Yes, the 80287 and 387 used some I/O port addresses reserved by Intel to transfer the opcode, and a "DMA controller" like interface on the main processor for reading/writing operands, using the COREQ/COACK pins.
Instead of simply reading the first word of a memory operand and otherwise ignoring ESC opcodes, the CPU had to be aware of several different groups of FPU opcodes to set up the transfer, with a special register inside its BIU to hold the direction (read or write), address, and segment limit for the operand.
It didn't do all protection checks "up front", since that would have required even more microcode, and also they likely wanted to keep the interface flexible enough to support new instructions. At that time I think Intel also had planned other types of coprocessor for things like cryptography or business data processing, those would have used the same interface but with completely different operand lengths.
So the CPU had to check the current address against the segment limit in the background whenever the coprocessor requested to transfer the next word. This is why there was a separate exception for "coprocessor segment overrun". Then of course the 486 integrated the FPU and made it all obsolete again.

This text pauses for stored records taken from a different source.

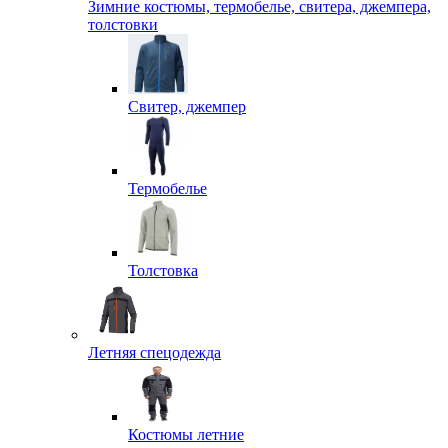
Зимние костюмы, термобелье, свитера, джемпера,
толстовки
Свитер, джемпер
Термобелье
Толстовка
Летняя спецодежда
Костюмы летние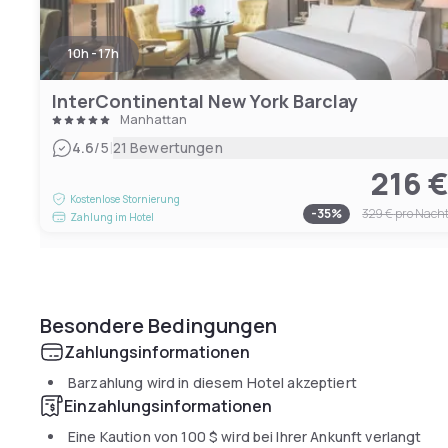
10h - 17h
InterContinental New York Barclay
Manhattan
|
4.6
/5
21 Bewertungen
216 
Kostenlose Stornierung
-
35
%
329 €
pro Nach
Zahlung im Hotel
Besondere Bedingungen
Zahlungsinformationen
Barzahlung wird in diesem Hotel akzeptiert
Einzahlungsinformationen
Eine Kaution von
100 $
wird bei Ihrer Ankunft verlangt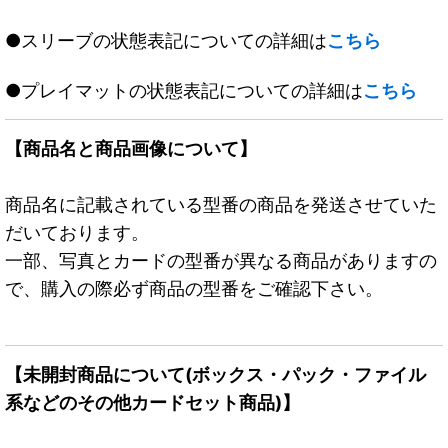
●スリーブの状態表記についての詳細は
こちら
●プレイマットの状態表記についての詳細は
こちら
【商品名と商品画像について】
商品名に記載されている型番の商品を発送させていた
だいております。
一部、写真とカードの型番が異なる商品がありますの
で、購入の際必ず商品の型番をご確認下さい。
【未開封商品について(ボックス・パック・ファイル
系などのその他カードセット商品)】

What's the point of this all? This is late for like 30,40 years to the game.
I mean: ZILOG probably already did it all in like 1982
I’m sure Zilog did. But they didn’t share it with us. The history here is interesting.
From the hn guidelines:
"On-Topic: Anything that good hackers would find interesting. That includes more than hacking and startups. If you had to reduce it to a sentence, the answer might be: anything that gratifies one's intellectual curiosity. "
An FPU coprocessor doesn't make an 8088 run any faster, it only accelerates computation of floating-point calculations important for a subset of software.
The original DOOM used fixed point math so it could run on machines lacking an FPU like the 386 and 486sx. MSFS 1.x to 5.x didn't require a coprocessor either. Falcon 3.0 and related sims (MiG-29, F/A-18) likewise require only a 286 but could use it optionally.
Here's a approximate list of x87-usable (required or optional) software: https://ctrl-alt-rees.com/2019-06-06-list-of-software-that-u...
R:Base System V port to OS/2 (FPU optional) was basically a rewrite from FORTRAN to C, and experienced issues due to Microsoft's substandard floating-point emulation library compared to the one(s) Microrim used previously.